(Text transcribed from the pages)
>>>>>

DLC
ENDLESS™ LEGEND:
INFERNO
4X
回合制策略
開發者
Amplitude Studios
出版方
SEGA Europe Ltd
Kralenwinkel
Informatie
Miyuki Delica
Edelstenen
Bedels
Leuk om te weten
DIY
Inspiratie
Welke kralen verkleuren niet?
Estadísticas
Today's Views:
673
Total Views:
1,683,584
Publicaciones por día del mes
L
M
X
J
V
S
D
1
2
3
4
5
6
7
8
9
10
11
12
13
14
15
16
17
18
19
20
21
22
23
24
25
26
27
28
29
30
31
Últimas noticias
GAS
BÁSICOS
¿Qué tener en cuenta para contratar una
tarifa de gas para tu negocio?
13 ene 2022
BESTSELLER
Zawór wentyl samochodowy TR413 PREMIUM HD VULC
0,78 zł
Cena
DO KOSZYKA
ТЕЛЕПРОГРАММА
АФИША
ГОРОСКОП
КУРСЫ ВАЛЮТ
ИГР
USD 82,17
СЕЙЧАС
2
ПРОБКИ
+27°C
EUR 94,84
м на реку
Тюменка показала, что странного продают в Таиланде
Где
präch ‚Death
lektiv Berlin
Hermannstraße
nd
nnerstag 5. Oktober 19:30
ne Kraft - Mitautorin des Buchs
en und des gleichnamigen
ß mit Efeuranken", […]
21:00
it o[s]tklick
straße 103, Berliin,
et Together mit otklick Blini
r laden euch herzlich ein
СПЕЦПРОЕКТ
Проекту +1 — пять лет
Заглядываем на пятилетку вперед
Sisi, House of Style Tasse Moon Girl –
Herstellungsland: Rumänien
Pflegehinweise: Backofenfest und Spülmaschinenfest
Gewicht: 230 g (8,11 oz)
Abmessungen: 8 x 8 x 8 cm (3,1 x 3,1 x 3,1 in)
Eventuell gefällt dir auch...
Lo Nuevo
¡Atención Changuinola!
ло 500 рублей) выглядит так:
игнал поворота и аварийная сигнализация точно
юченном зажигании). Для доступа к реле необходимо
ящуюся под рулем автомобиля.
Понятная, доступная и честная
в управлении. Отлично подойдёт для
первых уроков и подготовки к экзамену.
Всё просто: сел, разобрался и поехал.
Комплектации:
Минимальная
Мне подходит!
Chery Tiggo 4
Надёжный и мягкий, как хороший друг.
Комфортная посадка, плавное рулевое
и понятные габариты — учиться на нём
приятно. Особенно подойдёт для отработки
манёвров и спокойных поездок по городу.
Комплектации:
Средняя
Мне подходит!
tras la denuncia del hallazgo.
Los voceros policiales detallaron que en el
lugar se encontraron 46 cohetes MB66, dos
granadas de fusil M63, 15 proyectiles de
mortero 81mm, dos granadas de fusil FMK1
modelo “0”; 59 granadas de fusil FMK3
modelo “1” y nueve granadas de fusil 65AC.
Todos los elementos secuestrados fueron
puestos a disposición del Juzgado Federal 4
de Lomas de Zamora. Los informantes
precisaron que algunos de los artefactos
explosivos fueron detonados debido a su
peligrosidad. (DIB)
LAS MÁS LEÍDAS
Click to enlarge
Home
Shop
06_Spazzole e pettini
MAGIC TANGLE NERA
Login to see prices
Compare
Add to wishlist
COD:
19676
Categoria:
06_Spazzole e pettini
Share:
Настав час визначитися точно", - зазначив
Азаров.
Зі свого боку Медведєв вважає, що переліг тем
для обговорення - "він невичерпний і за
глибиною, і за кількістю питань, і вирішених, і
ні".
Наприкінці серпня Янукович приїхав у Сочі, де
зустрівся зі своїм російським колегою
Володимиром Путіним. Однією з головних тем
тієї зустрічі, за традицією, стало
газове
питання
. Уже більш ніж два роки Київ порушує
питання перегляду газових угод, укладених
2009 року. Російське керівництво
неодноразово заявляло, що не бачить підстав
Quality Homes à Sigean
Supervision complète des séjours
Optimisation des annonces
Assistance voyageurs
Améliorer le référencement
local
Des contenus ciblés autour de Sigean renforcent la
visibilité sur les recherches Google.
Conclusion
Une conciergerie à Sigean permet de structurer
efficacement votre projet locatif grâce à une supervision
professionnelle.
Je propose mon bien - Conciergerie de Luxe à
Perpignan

<<<<<

### INSTRUCTIONS TO FOLLOW
Reproduce every line of the material above verbatim, in the same order.

### WRITTEN ANSWER
DLC
ENDLESS™ LEGEND:
INFERNO
4X
回合制策略
開發者
Amplitude Studios
出版方
SEGA Europe Ltd
Kralenwinkel
Informatie
Miyuki Delica
Edelstenen
Bedels
Leuk om te weten
DIY
Inspiratie
Welke kralen verkleuren niet?
Estadísticas
Today's Views:
673
Total Views:
1,683,584
Publicaciones por día del mes
L
M
X
J
V
S
D
1
2
3
4
5
6
7
8
9
10
11
12
13
14
15
16
17
18
19
20
21
22
23
24
25
26
27
28
29
30
31
Últimas noticias
GAS
BÁSICOS
¿Qué tener en cuenta para contratar una
tarifa de gas para tu negocio?
13 ene 2022
BESTSELLER
Zawór wentyl samochodowy TR413 PREMIUM HD VULC
0,78 zł
Cena
DO KOSZYKA
ТЕЛЕПРОГРАММА
АФИША
ГОРОСКОП
КУРСЫ ВАЛЮТ
ИГР
USD 82,17
СЕЙЧАС
2
ПРОБКИ
+27°C
EUR 94,84
м на реку
Тюменка показала, что странного продают в Таиланде
Где
präch ‚Death
lektiv Berlin
Hermannstraße
nd
nnerstag 5. Oktober 19:30
ne Kraft - Mitautorin des Buchs
en und des gleichnamigen
ß mit Efeuranken", […]
21:00
it o[s]tklick
straße 103, Berliin,
et Together mit otklick Blini
r laden euch herzlich ein
СПЕЦПРОЕКТ
Проекту +1 — пять лет
Заглядываем на пятилетку вперед
Sisi, House of Style Tasse Moon Girl –
Herstellungsland: Rumänien
Pflegehinweise: Backofenfest und Spülmaschinenfest
Gewicht: 230 g (8,11 oz)
Abmessungen: 8 x 8 x 8 cm (3,1 x 3,1 x 3,1 in)
Eventuell gefällt dir auch...
Lo Nuevo
¡Atención Changuinola!
ло 500 рублей) выглядит так:
игнал поворота и аварийная сигнализация точно
юченном зажигании). Для доступа к реле необходимо
ящуюся под рулем автомобиля.
Понятная, доступная и честная
в управлении. Отлично подойдёт для
первых уроков и подготовки к экзамену.
Всё просто: сел, разобрался и поехал.
Комплектации:
Минимальная
Мне подходит!
Chery Tiggo 4
Надёжный и мягкий, как хороший друг.
Комфортная посадка, плавное рулевое
и понятные габариты — учиться на нём
приятно. Особенно подойдёт для отработки
манёвров и спокойных поездок по городу.
Комплектации:
Средняя
Мне подходит!
tras la denuncia del hallazgo.
Los voceros policiales detallaron que en el
lugar se encontraron 46 cohetes MB66, dos
granadas de fusil M63, 15 proyectiles de
mortero 81mm, dos granadas de fusil FMK1
modelo “0”; 59 granadas de fusil FMK3
modelo “1” y nueve granadas de fusil 65AC.
Todos los elementos secuestrados fueron
puestos a disposición del Juzgado Federal 4
de Lomas de Zamora. Los informantes
precisaron que algunos de los artefactos
explosivos fueron detonados debido a su
peligrosidad. (DIB)
LAS MÁS LEÍDAS
Click to enlarge
Home
Shop
06_Spazzole e pettini
MAGIC TANGLE NERA
Login to see prices
Compare
Add to wishlist
COD:
19676
Categoria:
06_Spazzole e pettini
Share:
Настав час визначитися точно", - зазначив
Азаров.
Зі свого боку Медведєв вважає, що переліг тем
для обговорення - "він невичерпний і за
глибиною, і за кількістю питань, і вирішених, і
ні".
Наприкінці серпня Янукович приїхав у Сочі, де
зустрівся зі своїм російським колегою
Володимиром Путіним. Однією з головних тем
тієї зустрічі, за традицією, стало
газове
питання
. Уже більш ніж два роки Київ порушує
питання перегляду газових угод, укладених
2009 року. Російське керівництво
неодноразово заявляло, що не бачить підстав
Quality Homes à Sigean
Supervision complète des séjours
Optimisation des annonces
Assistance voyageurs
Améliorer le référencement
local
Des contenus ciblés autour de Sigean renforcent la
visibilité sur les recherches Google.
Conclusion
Une conciergerie à Sigean permet de structurer
efficacement votre projet locatif grâce à une supervision
professionnelle.
Je propose mon bien - Conciergerie de Luxe à
Perpignan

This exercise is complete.